Given the incredible number of comments I received on my last blog post, and the content of those comments, it is very obvious that folks are extremely confused by what I meant by that post, as well as the comments by Mr. Garsthagen (Oracle Director Level Employee), referenced in that post.
The confusion is typified by the following comment, the most recent I have received:
Oracle does not recognize either (Vmware/DRS Affinity) as a hard partition
First, to be completely clear, I have never stated, nor do I believe, that VMware (or any other software hypervisor for that matter) constitutes hard partitioning as that is defined in Oracle's own documentation. Hard partition has to do with licensing a subset of the cores on a database server. I have always maintained that all cores on a physical server where Oracle is installed and/or running must be licensed to run Oracle.
The issue has to do with licensing of a subset of servers in a VMware DRS / HA cluster. Prior to VMware's white paper on Oracle licensing and support, I maintained that the most conservative position was to create a dedicated Oracle DRS / HA cluster, and thus limit VMs running Oracle to only that set of servers. This illustrated as follows:
Once the VMware Oracle licensing and support white paper was published, and particularly once I became aware of the work of Dave Welch with House of Brick, Daniel Hasselink with License Consulting, and Jason Keough with iQuate, my thinking changed radically.
First of all, the issue with the above approach is simple: Not all customers have the necessary scale of Oracle servers in order to dedicate an entire VMware DRS / HA cluster to just running Oracle. For these customers, it is important to have Oracle VMs limited to a subset of the servers in the cluster.

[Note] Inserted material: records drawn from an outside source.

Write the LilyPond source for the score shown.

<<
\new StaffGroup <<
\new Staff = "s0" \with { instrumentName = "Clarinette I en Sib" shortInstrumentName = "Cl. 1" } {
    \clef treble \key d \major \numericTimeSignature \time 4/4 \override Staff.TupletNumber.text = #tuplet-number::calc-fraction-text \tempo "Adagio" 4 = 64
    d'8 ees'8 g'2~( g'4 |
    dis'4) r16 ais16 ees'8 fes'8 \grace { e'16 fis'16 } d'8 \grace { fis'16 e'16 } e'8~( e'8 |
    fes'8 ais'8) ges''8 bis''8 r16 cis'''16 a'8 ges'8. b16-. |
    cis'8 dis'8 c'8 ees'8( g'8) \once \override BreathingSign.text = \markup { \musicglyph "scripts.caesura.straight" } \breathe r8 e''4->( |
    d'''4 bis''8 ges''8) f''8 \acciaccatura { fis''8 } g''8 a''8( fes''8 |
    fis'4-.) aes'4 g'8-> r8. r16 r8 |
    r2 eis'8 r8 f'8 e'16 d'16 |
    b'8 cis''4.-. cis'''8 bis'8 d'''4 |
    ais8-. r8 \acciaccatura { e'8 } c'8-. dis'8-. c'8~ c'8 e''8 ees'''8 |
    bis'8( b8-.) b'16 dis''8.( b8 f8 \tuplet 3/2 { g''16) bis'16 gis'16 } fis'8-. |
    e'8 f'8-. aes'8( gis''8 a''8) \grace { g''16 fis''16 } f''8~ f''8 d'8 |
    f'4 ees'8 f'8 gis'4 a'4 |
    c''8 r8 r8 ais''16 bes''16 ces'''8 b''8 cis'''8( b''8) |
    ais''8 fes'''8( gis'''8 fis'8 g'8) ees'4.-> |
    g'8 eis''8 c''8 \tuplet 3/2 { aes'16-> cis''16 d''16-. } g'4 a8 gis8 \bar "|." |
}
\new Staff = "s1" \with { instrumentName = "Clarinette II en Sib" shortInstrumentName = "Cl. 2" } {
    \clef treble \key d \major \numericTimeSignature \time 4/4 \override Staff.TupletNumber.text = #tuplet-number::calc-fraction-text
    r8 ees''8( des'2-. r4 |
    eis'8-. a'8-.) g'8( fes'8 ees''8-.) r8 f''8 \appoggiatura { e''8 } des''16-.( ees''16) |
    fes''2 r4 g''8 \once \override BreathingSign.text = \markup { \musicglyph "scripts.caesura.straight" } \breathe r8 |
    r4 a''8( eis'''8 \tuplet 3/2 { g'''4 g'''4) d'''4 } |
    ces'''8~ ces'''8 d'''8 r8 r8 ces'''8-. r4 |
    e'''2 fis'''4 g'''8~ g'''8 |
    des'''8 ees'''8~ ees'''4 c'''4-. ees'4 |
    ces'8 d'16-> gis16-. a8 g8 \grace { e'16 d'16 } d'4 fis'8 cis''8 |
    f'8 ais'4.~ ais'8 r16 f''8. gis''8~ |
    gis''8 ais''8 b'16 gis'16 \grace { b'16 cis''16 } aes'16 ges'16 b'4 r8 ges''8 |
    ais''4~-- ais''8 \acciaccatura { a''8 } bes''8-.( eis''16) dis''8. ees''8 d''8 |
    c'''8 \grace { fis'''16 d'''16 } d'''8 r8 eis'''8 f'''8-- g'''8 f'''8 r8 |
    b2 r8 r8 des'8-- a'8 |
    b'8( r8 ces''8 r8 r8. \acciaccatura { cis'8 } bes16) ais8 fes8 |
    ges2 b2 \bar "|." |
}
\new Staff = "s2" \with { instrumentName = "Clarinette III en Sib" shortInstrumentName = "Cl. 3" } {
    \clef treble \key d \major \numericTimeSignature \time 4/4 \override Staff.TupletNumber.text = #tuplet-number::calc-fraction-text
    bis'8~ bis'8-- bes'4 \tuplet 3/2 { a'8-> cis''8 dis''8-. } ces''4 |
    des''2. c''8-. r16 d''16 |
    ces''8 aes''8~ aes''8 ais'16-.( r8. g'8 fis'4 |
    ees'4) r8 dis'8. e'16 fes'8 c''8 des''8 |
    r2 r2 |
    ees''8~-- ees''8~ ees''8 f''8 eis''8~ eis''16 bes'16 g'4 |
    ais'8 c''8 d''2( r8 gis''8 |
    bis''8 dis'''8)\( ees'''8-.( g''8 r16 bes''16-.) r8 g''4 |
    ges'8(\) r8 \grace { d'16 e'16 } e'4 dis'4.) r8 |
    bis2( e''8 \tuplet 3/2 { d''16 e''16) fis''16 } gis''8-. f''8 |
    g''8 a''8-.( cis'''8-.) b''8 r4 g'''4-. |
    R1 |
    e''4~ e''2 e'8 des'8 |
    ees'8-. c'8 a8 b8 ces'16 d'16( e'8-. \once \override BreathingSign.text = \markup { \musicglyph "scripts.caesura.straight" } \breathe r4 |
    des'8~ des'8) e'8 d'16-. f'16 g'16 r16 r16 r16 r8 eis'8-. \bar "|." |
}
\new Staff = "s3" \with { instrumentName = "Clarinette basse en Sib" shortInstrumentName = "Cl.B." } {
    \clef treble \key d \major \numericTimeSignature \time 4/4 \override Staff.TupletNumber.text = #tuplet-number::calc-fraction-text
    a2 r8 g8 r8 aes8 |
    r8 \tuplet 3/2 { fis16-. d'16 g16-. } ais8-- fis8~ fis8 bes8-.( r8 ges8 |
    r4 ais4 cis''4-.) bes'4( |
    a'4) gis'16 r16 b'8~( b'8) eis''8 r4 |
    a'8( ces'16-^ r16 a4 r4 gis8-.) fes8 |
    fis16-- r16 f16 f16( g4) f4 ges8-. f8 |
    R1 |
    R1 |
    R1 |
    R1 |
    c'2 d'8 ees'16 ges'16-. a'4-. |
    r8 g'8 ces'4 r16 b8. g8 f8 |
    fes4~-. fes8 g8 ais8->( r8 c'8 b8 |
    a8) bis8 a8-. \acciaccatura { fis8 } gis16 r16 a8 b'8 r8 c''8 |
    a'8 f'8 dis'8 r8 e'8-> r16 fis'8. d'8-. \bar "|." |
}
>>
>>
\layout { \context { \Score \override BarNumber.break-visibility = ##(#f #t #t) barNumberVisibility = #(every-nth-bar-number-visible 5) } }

The following would illustrate this:
The essence of this approach is that the configuration must limit Oracle VMs to a subset of the physical servers in the cluster. This complies with Oracle's License and Service Agreement (OLSA), the only relevant document covering Oracle licensing, which states that Oracle software licensing attaches to the CPU cores on physical servers on which Oracle is "installed and/or running". Thus, if you provide a mechanism to limit the physical servers where Oracle VMs are allowed to run, and also provide a methodology to track this over time, then that method satisfies the OLSA.
Fortunately, VMware vSphere provides such a mechanism: It is called Mandatory Host Affinity, and means that a VM is only allowed to either boot or migrate (via vMotion either manually or through a DRS Cluster load balancing process) onto a defined set of servers only. VMware vCenter also provides VM logging which provides a detailed record of the physical servers on which each VM has run. Finally, license compliance software vendors such as iQuate provide tools to track each Oracle VM's location on physical servers within the cluster, and this tracking data has been certified and accepted by Oracle for licensing purposes.
The net-net is that the issue of Oracle licensing of a sub-cluster within VMware vSphere has been resolved, as indicated by Mr. Garsthagen in his online video. He simply restates the obvious. VMware vSphere provides tools which allow you, the Oracle customer, to license a subset of a VMware DRS / HA cluster, provided that you:
- Enforce strict rules regarding where the Oracle VMs are allowed to run
- Track compliance with those rules over time
- Are prepared to provide this tracking data to Oracle LMS on demand
At this point, numerous Oracle customers have provided this data to Oracle LMS and have been allowed to run Oracle on a VMware sub-cluster with no problems in terms of licensing.
Again, to reiterate my clarification, it was never my intent to imply that VMware vSphere (or any other software hypervisor) provides hard partitioning. Hopefully, this is now cleared up. Please let me know your thoughts via comments to this post.